Nonostante i prezzi elevati, il tutto esaurito registrato già in prevendita fa comprendere la portata dell’evento, e la parata di volti noti lo trasformano in una serata mondana con tanto di paparazzi. Il nome di Duke Ellington attira una platea di appassionati non soltanto di jazz proprio come sarebbe piaciuto a lui che non concepiva la distinzione di generi, ma che amava anzi essere definito un compositore di musica americana in generale. L’Orchestra nella formazione attuale è composta da quindici elementi, di cui ben dodici fiati (cinque sassofoni, tre tromboni e quattro trombe), e poco importa se l’ultimo membro della band originaria sia scomparso nel 2011. Ciò che infatti viene portato in giro per il mondo è lo spirito e lo stile unico della musica di Ellington attraverso la riproposizione degli arrangiamenti originali di alcuni brani di un repertorio sterminato fatto di oltre duemila composizioni.


Elegantissimi e rigorosamente in smoking, gli eredi di cotanto patrimonio attaccano con uno dei temi più celebri del Duca, quell’arcinota Take The A Train che scalda e immerge il pubblico nelle fumose atmosfere degli anni ’30. L’inizio quasi scontato lascia subito spazio a brani meno celebri ma altrettanto importanti, frutto di quella fortunata collaborazione tra Ellington e Billy Strayhorn. Tommy James suona, dirige e presenta con grande classe e autorevolezza, interpretando al meglio le idee musicali del grande compositore: il pianoforte non è mai in evidenza ma è capace, attraverso poche note molti silenzi, di essere l’elemento di raccordo tra una ritmica dritta e gli ottoni, soggetti ad una disciplina meno rigida che lascia ampia libertà di espressione ai solisti. I brani seguono uno schema classico, con il tema esposto in prevalenza dall’orchestra o, in alternativa, introdotto da un sassofono o una tromba, con i solisti che successivamente a turno si portano al centro del palco per degli interventi spesso racchiusi in poche battute. Ma è proprio la musica d’insieme ad essere l’assoluta protagonista e mai, seppur bravi, i solisti: ecco che la mancanza del contralto di Johnny Hodges, del baritono di Harry Carney o la tromba di Clark Terry sono sì pesanti, ma non così fondamentali come si possa credere. Gran parte del merito va attribuito soprattutto a James che non da mai l’impressione che si stia assistendo ad una mera operazione speculativa del nome di Ellington, ma ne ripercorre invece con passione le varie fasi della sua luminosa carriera: dall’epoca d’oro della swing era con brani come In A Mellow Tone e Tea For Two allo stile jungle, in cui gli ottoni imitano i ruggiti dei leoni o i barriti degli elefanti, fino alle orientaleggianti scale arabe di Harlem Airshaft. Una intensa Satin Doll avvia l’ultima parte dove vengono ripresi ancora i temi più noti: ecco susseguirsi i ritmi e le coloriture latino americane di una potente Caravan, introdotta dalle pelli tirate di una batteria finalmente più sciolta, il tema romantico di In A Sentimental Mood, le melodie raffinate ed esotiche di una sempre affascinante Mood Indigo, fino al conclusivo blues di Cotton Tail in cui i sassofoni iniziano a sfidarsi a colpi di armonici come nelle migliori jam session, prima del bis finale dove viene omaggiata la capacità di scrittura del figlio Mercer con la sua Things Ain’t What They Used To Be.

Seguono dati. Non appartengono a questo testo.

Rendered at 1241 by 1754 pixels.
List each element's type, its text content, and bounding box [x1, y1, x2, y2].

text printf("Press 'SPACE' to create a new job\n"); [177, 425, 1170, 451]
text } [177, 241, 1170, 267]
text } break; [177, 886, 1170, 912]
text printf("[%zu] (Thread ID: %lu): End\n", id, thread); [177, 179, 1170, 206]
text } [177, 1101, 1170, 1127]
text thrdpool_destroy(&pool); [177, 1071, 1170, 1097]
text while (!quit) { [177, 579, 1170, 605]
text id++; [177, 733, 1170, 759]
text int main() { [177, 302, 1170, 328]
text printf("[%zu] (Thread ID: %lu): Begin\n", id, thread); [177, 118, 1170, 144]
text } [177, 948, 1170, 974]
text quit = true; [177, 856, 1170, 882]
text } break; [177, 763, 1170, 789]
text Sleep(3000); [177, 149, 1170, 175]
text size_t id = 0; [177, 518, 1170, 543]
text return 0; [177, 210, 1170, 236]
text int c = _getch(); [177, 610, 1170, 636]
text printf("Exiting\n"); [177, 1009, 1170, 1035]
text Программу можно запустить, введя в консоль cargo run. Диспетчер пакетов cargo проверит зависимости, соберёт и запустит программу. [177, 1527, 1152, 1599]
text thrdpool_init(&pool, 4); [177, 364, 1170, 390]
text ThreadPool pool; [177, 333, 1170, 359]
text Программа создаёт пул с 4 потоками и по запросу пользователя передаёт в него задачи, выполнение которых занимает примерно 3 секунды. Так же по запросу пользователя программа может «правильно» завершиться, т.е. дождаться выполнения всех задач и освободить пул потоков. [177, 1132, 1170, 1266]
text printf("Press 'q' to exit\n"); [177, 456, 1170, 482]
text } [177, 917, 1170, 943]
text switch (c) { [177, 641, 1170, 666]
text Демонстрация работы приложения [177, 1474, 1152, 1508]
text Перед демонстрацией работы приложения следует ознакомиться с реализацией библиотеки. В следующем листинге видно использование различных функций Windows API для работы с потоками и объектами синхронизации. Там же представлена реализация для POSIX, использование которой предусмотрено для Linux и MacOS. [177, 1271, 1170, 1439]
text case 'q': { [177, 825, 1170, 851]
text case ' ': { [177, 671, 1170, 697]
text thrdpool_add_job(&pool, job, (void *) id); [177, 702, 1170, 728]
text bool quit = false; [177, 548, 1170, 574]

Diceva Elligton: ci sono due tipi di musica, la buona musica e tutto il resto, e quel che rimane della sua Orchestra è sicuramente l’occasione migliore per poter ascoltare e rivivere dal vivo la sua arte. Musica che suona, a distanza di quasi un secolo, non solo attuale e moderna, ma che non ha nulla da invidiare ai troppi esercizi di stile che si ascoltano, ormai da troppi anni, in buona parte del jazz di oggi.